● Work item A: In the article on embedded peritoneal dialysis catheters, copy the stretch from "Keywords: Moncrief-Popovich technique, embedded" through "placed catheter (2,3)." word for word.
● Work item B: Write the next part of the article on embedded peritoneal dialysis catheters, picking up after its final sentence.

Abstract
♦ Background:
Embedding peritoneal catheters far in advance of anticipated need may successfully commit patients to their modality choice and reduce central venous catheter use but can be complicated by excessive embedment periods and futile catheter placement.
♦ Objective:
Embedded catheter outcomes were studied to identify factors that minimize inordinate embedment time and futile placement while maintaining procedure benefits.
♦ Methods:
Clinical and laboratory data were examined in 107 patients with embedded catheters that were either externalized, remained embedded, or were futilely placed.
♦ Results:
Externalization of 84 catheters was performed after a median embedment period of 9.4 months. Flow dysfunction occurred in 14.3% of externalized catheters. Overall function rate was 98.8% after laparoscopic revision. One patient changed their mind about modality choice. Except for 1 patient hospitalized acutely in a facility unfamiliar with embedded catheters, none remaining on a peritoneal dialysis pathway initiated dialysis with a central venous catheter. Including catheters with extremely long embedment periods, the incidence of futile placement was 13.1%. Multiple regression analysis identified estimated glomerular filtration rate (eGFR) and serum albumin as the 2 variables best associated with catheter embedment duration (r2 = 0.44, p < 0.0001). Diabetic nephropathy was statistically more likely to be associated with lower serum albumin values (p < 0.0001); however, no association was noted between diabetic status and embedment duration (p = 0.62).
♦ Conclusions:
Timing of the embedment procedure should include appraisal of both eGFR and serum albumin. Appropriate consideration of these values together may help minimize excessive embedment periods and decrease futile placements while preserving procedure benefits.
Keywords: Moncrief-Popovich technique, embedded catheter, buried catheter
Commonly referred to as the Moncrief-Popovich technique, catheter embedding consists of implanting a peritoneal dialysis (PD) catheter far in advance of anticipated need (1). Instead of bringing the external limb of the catheter out to the surface, it is embedded under the skin in the subcutaneous space. When renal function declines to the point of needing to initiate dialysis, the external limb is brought to the outside through a small skin incision. Because the catheter has been afforded extended healing time within the abdominal wall, the patient is able to proceed straight to full-volume PD without the necessity of a break-in period that ordinarily accompanies a newly placed catheter (2,3).

● Data drawn from a collection:
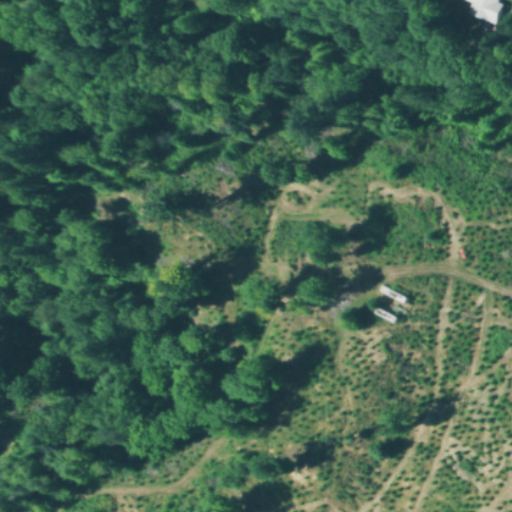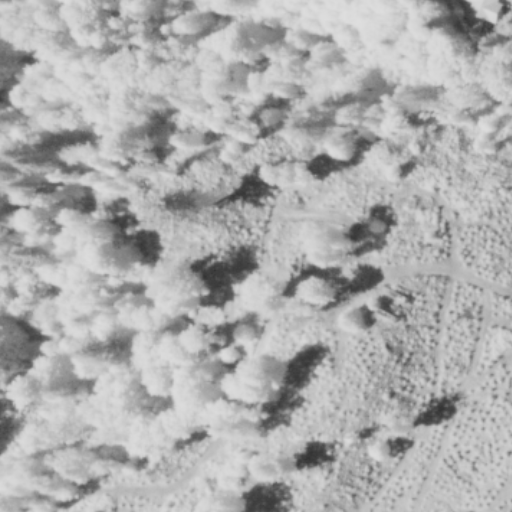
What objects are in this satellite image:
building: (484, 10)
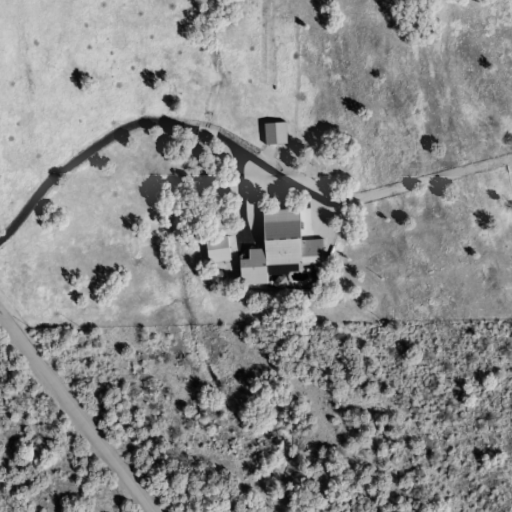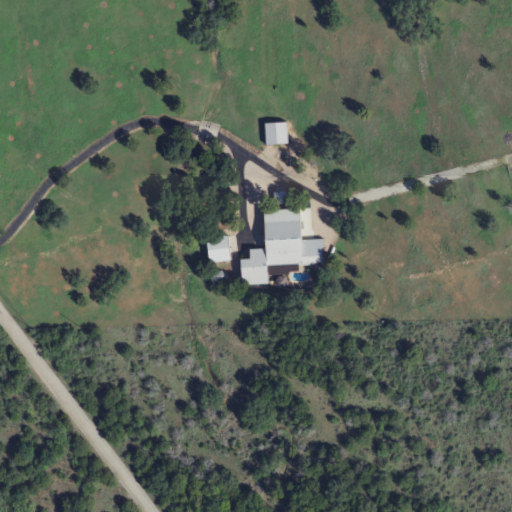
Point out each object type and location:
road: (119, 131)
building: (273, 139)
building: (276, 247)
building: (213, 249)
road: (74, 413)
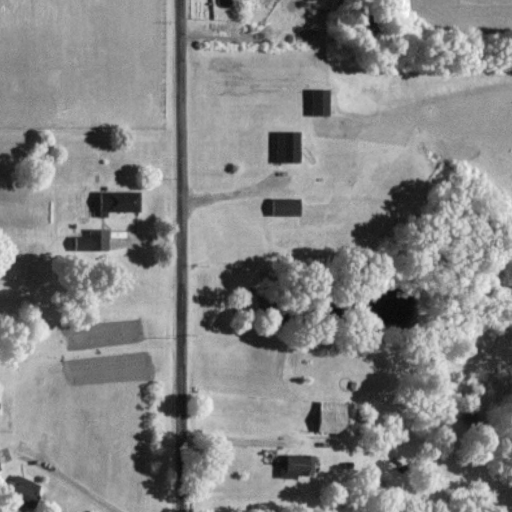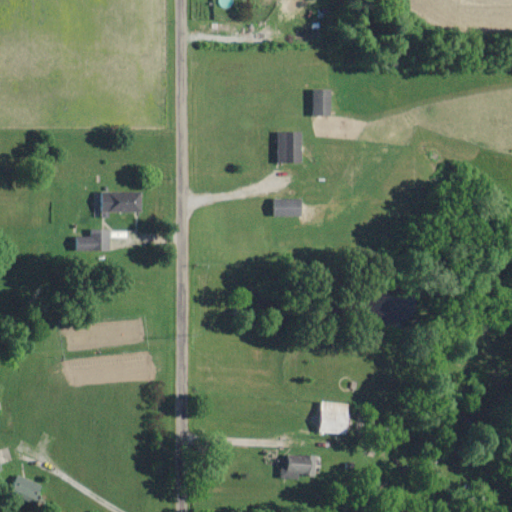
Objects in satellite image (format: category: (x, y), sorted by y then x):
road: (232, 43)
building: (318, 100)
building: (285, 145)
road: (231, 196)
building: (117, 200)
building: (284, 205)
building: (91, 239)
road: (180, 255)
building: (330, 416)
road: (246, 442)
building: (294, 464)
road: (71, 479)
building: (21, 488)
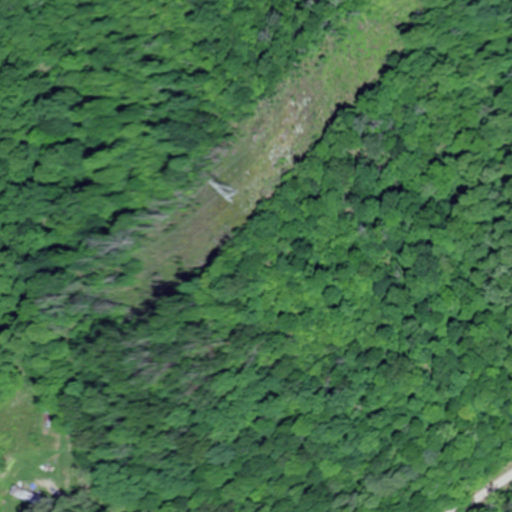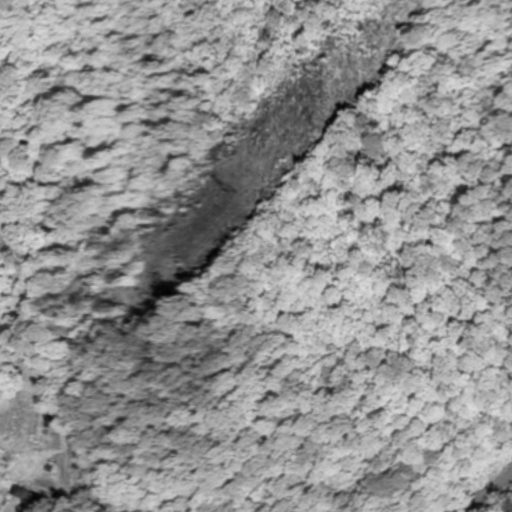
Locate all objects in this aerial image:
power tower: (216, 185)
building: (42, 417)
road: (481, 491)
building: (21, 495)
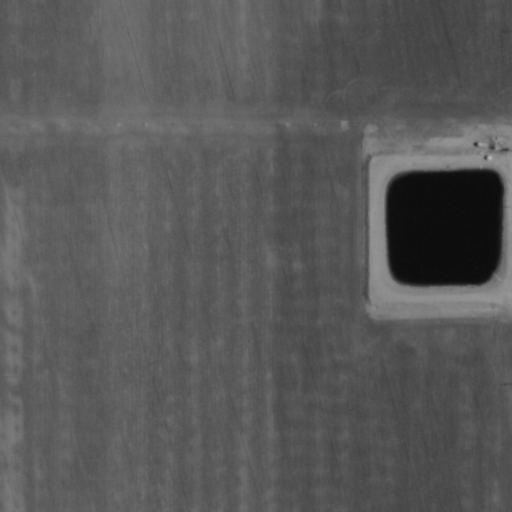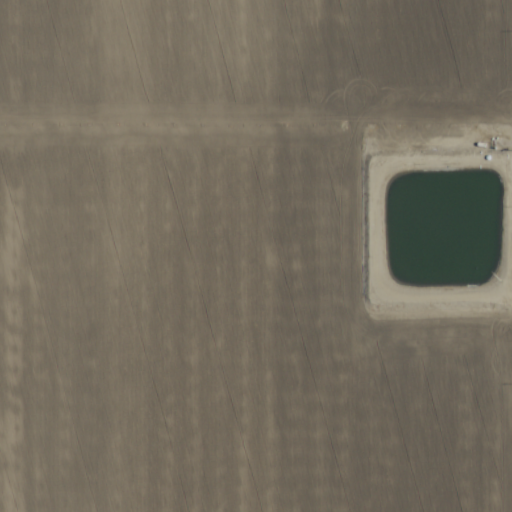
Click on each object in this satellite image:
wastewater plant: (435, 228)
crop: (255, 256)
road: (505, 256)
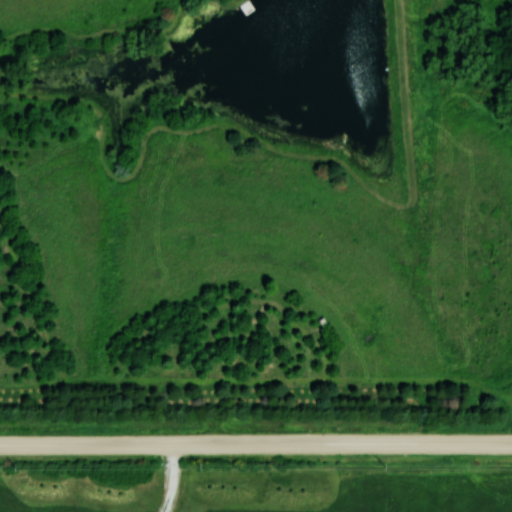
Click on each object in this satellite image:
road: (256, 444)
road: (175, 479)
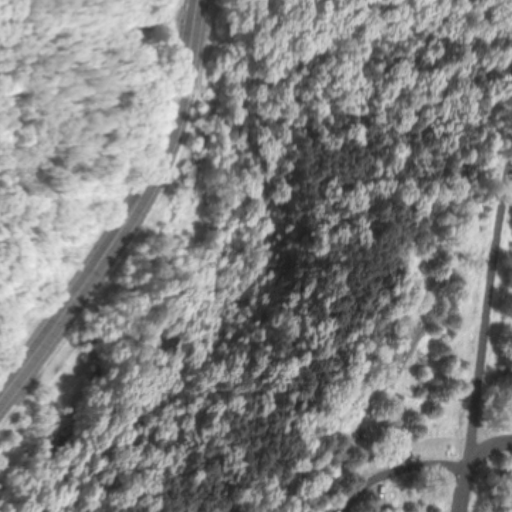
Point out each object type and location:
road: (131, 216)
road: (485, 335)
road: (491, 446)
road: (394, 468)
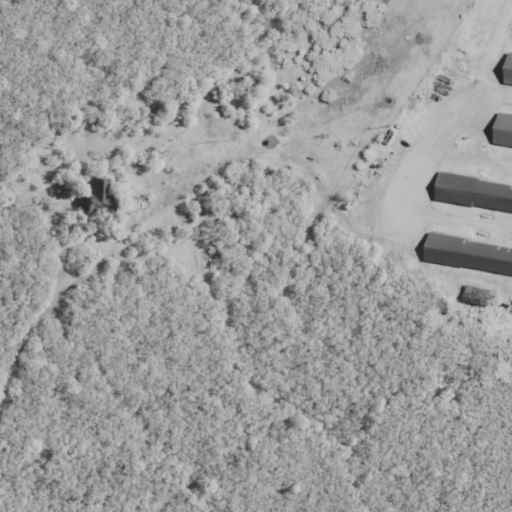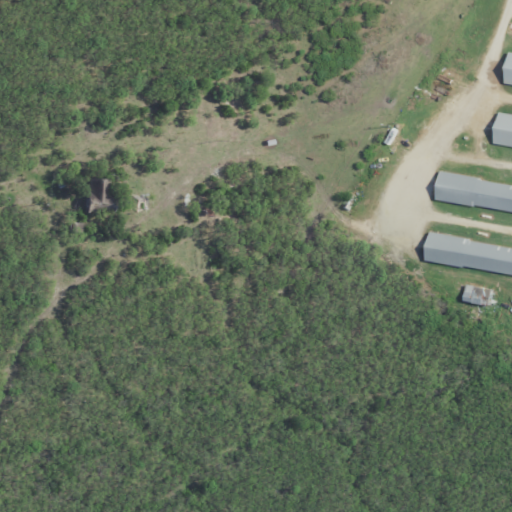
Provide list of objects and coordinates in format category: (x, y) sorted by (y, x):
building: (508, 73)
road: (355, 121)
building: (503, 135)
building: (474, 194)
building: (95, 196)
building: (469, 258)
building: (477, 296)
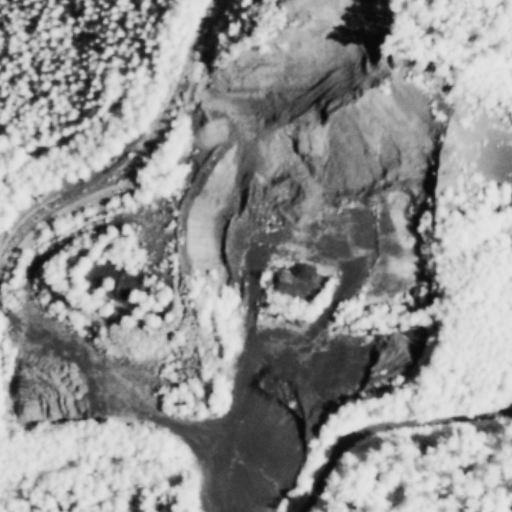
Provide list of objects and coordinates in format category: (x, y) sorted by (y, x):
road: (66, 236)
road: (7, 258)
quarry: (245, 270)
road: (223, 503)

● Output A:
Keywords: Moncrief-Popovich technique, embedded catheter, buried catheter
Commonly referred to as the Moncrief-Popovich technique, catheter embedding consists of implanting a peritoneal dialysis (PD) catheter far in advance of anticipated need (1). Instead of bringing the external limb of the catheter out to the surface, it is embedded under the skin in the subcutaneous space. When renal function declines to the point of needing to initiate dialysis, the external limb is brought to the outside through a small skin incision. Because the catheter has been afforded extended healing time within the abdominal wall, the patient is able to proceed straight to full-volume PD without the necessity of a break-in period that ordinarily accompanies a newly placed catheter (2,3).

● Output B:
The benefits of creating peritoneal access in advance of expected need include reduced likelihood that patients will initiate dialysis with a central venous catheter and relief of stress on operating room access by permitting surgical scheduling as an elective non-urgent procedure (2,4,5). With the external catheter limb temporarily embedded under the skin, there is better patient acceptance for earlier commitment to PD because catheter maintenance is deferred until such time that it is actually needed. Once an embedded catheter is in place, patients tend to remain committed to their dialysis modality choice (2).
While the catheter embedment strategy appears to reduce central venous catheter use and may improve patient fidelity to original modality choice, exceptionally long embedment periods might adversely affect catheter functionality or result in a number of futile placements in which the catheter was never used because of death, onset of medical conditions preventing self-care, transplantation, or removal during unrelated surgery (6). Optimal use of the catheter embedding approach requires appropriate timing of the catheter placement procedure in order to reach an acceptable balance among these competing concerns. The aim of the present study was to examine our embedded catheter outcomes and to evaluate clinical and laboratory parameters that best indicated expected embedment duration, thus assisting in more precise scheduling of the procedure.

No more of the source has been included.